While the idea of landing pages isn't new, Adobe's decision to end its pursuit of Flash for mobile kicks it into high gear, because advertisers, too, are playing with landing pages. The real beauty of landing pages is that no one page needs to be the same for anybody. They're assembled on the fly when a user calls for one by clicking on any form of link. This means the landing page is a stand-alone tool in communicating information, including that which is advertising.
This shifts strategic planning to the dissemination of links instead of "driving traffic to a website," which is now older than dirt in Internet years. Links are portable. They can be passed around. They fit perfectly into that which is in real time, because of their portability. They can be accessed in a myriad of digital ways, including QR codes. Madison Avenue doesn't understand QR codes, and why should they? These little images disrupt their hegemony by by-passing the middlemen they represent — media companies. In QR codes, like everything else that is advertising these days, it's not the code that matters as much as it is the landing page. It is a growing, big-money business.
Interstitial landing pages and preroll video ads are not the solution for media company revenue in a landing page environment, because they interrupt what people want to be a seamless transition from link/headline to the content. This interruption may have worked for television, but it doesn't for mobile devices, because everything on such devices is requested in a time-sensitive, consumer-in-control environment. We should not be surprised. An astounding 96 percent of respondents to a TVGuide/PaidContent study of 5,800 people say they fast-forward through ads on DVR content these days.
The discontent over advertising as a time-waster isn't limited to just the advertiser. The media company that provides the interruption is also held accountable, and on devices that are so personal, this affront is, well, personal.
Borrell Associates' research guru Kip Cassino touched on this in a piece about efforts by Yahoo, Microsoft and AOL to share unsold inventory in an effort to create the reach desired by Madison Avenue to justify a Madison Avenue approach to the Web.
The big Madison Avenue agencies persist in trying to reshape the Web into another mass media choice. They talk about scalable reach and CPMs — vestiges of the days when reach was measured by audiences, large groups, markets and households. The world of concentrated media is changing to one of fragmented, personal media. If Moammar Gadhafi were still alive, you could ask him.

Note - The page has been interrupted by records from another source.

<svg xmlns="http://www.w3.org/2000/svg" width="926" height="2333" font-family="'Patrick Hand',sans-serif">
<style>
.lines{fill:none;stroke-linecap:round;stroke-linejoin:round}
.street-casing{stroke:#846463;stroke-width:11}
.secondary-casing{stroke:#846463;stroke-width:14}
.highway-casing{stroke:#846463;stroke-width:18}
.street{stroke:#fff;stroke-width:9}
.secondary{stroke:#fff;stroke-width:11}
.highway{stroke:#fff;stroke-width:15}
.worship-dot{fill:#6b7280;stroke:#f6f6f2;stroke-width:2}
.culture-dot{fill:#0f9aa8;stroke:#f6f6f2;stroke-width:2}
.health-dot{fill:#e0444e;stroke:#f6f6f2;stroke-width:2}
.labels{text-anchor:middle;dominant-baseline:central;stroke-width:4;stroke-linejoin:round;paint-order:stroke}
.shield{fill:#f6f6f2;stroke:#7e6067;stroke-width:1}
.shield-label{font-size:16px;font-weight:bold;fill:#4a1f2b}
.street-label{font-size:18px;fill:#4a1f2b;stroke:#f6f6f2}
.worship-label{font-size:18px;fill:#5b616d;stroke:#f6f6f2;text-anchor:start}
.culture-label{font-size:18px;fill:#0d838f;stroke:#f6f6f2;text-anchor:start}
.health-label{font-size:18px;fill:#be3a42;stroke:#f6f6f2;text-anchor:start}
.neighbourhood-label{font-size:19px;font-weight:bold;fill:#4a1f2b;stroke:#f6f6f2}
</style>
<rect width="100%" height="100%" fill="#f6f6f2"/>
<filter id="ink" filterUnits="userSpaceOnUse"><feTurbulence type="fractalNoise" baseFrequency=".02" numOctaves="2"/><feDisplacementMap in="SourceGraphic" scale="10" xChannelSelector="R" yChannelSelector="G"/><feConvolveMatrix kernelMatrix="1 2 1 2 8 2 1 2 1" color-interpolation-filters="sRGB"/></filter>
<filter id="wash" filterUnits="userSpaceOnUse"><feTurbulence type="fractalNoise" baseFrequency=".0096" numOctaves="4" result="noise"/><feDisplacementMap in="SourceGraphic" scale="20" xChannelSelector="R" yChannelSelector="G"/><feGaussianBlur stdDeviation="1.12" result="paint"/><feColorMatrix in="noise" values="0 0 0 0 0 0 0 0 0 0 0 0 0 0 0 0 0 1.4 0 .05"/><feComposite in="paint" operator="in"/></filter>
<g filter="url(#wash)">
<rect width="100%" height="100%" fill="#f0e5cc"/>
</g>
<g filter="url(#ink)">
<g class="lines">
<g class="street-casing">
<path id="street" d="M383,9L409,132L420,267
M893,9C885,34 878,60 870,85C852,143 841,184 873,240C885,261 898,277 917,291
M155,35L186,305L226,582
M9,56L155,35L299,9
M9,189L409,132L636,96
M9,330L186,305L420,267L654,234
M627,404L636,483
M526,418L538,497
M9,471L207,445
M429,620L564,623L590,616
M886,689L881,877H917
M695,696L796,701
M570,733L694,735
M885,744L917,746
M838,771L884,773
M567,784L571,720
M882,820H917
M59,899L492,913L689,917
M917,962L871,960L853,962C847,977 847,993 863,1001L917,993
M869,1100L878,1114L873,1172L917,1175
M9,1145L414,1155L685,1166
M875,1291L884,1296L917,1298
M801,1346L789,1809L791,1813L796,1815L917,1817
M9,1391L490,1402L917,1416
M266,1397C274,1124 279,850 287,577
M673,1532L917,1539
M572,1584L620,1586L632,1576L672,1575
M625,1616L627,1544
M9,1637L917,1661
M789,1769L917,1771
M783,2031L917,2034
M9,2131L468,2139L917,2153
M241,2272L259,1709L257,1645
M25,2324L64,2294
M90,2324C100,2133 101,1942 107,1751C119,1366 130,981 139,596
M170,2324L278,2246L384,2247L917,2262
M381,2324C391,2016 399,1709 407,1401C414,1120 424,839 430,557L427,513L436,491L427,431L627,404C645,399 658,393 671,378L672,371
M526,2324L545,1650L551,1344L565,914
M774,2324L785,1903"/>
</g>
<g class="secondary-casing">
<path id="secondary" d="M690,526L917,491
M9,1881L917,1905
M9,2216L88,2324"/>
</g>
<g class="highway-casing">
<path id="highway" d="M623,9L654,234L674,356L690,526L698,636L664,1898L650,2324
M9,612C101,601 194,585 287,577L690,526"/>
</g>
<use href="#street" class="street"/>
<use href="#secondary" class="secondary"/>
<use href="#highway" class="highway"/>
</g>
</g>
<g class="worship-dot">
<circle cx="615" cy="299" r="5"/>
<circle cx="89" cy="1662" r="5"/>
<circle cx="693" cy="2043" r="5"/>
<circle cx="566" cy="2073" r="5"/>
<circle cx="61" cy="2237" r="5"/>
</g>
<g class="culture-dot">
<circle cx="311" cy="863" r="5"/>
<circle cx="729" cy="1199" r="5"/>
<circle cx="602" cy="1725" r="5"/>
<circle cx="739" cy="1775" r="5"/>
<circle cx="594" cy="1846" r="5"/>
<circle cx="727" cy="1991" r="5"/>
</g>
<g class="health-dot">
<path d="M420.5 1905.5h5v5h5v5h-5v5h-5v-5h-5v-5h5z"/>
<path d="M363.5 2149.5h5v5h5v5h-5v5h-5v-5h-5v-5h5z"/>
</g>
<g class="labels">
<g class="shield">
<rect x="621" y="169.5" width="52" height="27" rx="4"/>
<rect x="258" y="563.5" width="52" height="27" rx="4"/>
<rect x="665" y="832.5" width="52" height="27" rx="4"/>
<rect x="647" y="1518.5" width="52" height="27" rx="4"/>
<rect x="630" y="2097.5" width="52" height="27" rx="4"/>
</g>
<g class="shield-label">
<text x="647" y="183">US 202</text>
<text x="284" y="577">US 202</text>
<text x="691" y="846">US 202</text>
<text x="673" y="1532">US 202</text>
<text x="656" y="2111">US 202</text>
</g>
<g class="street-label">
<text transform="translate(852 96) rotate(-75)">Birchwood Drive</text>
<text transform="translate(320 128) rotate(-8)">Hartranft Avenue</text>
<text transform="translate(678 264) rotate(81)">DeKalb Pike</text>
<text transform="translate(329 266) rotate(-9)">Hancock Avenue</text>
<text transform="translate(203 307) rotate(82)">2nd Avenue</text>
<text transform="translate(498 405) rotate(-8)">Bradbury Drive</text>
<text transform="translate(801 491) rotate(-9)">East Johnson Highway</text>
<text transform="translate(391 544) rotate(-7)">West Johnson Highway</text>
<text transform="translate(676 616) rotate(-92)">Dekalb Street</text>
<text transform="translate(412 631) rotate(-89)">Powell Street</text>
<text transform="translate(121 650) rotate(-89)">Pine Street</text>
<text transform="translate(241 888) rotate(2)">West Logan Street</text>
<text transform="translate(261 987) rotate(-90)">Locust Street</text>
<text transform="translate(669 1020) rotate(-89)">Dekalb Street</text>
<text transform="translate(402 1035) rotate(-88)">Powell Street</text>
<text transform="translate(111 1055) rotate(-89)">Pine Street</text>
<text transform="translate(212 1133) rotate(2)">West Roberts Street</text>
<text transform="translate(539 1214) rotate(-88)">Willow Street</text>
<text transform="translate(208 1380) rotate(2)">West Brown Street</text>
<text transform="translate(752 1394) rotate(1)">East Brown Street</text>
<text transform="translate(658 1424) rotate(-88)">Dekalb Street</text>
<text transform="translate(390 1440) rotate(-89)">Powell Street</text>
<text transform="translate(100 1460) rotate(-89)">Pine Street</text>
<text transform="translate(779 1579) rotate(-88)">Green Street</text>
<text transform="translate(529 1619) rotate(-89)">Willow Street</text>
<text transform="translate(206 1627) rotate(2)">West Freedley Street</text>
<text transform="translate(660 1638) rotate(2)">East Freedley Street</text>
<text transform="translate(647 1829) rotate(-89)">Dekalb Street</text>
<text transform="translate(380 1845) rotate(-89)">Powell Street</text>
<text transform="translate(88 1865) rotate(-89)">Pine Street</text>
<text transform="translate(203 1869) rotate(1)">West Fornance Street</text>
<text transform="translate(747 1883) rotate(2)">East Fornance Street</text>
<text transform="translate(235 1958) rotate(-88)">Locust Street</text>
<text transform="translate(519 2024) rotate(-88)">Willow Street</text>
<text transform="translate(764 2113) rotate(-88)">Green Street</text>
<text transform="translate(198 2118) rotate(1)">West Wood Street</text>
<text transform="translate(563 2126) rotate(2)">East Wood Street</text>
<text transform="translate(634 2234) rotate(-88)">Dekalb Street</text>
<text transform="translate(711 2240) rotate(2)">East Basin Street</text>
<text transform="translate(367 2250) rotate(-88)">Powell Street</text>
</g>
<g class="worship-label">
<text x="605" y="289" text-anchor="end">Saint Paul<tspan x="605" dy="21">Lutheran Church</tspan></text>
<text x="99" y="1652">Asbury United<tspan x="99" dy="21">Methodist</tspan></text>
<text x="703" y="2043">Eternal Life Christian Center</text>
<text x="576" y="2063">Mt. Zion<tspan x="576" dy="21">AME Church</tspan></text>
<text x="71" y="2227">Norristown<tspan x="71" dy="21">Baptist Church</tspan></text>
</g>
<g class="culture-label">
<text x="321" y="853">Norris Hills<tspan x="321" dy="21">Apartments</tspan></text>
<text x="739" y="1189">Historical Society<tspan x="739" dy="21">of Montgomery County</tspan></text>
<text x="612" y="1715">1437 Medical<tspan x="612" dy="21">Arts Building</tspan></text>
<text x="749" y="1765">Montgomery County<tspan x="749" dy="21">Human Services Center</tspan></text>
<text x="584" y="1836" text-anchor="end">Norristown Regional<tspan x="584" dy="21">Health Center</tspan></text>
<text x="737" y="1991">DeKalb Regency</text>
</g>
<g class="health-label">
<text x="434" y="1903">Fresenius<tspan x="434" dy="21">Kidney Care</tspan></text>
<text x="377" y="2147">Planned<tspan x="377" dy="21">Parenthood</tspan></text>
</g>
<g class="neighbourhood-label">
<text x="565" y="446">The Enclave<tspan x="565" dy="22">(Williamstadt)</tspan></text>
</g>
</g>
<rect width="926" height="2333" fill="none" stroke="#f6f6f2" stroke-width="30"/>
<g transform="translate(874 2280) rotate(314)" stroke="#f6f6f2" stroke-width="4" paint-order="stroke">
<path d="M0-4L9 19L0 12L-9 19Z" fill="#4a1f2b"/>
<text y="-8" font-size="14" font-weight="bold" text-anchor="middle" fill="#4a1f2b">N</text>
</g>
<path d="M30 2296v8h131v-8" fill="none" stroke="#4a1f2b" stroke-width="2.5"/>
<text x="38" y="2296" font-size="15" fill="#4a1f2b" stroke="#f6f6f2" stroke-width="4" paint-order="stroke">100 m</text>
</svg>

Cassino offers this chart from Borrell research that shows where online advertising is headed, and it's why I don't think media companies are ready for it. They want the same reach-frequency model that the agencies want.
The chart shows where local online ad spending is most likely to migrate as these trends persist and grow. Itís not that advertisers will stop sending ads to stationary computers. Itís just that most ads will be received by mobile devices.
Advertising to mobile device users follows different rules than the ones set up for the mass media we have all learned to use. In fact, it won't be advertising any more — at least not entirely. It will be a mixture of advertising and promotions that appeals to individuals, not mass audiences.
And I believe it will be delivered via landing pages created by a variety of sources, including the advertisers themselves. And selling the ability to provide access to an advertiser's landing pages is different from selling air, which is the specialty of broadcast account executives.
It's going to be a very different world.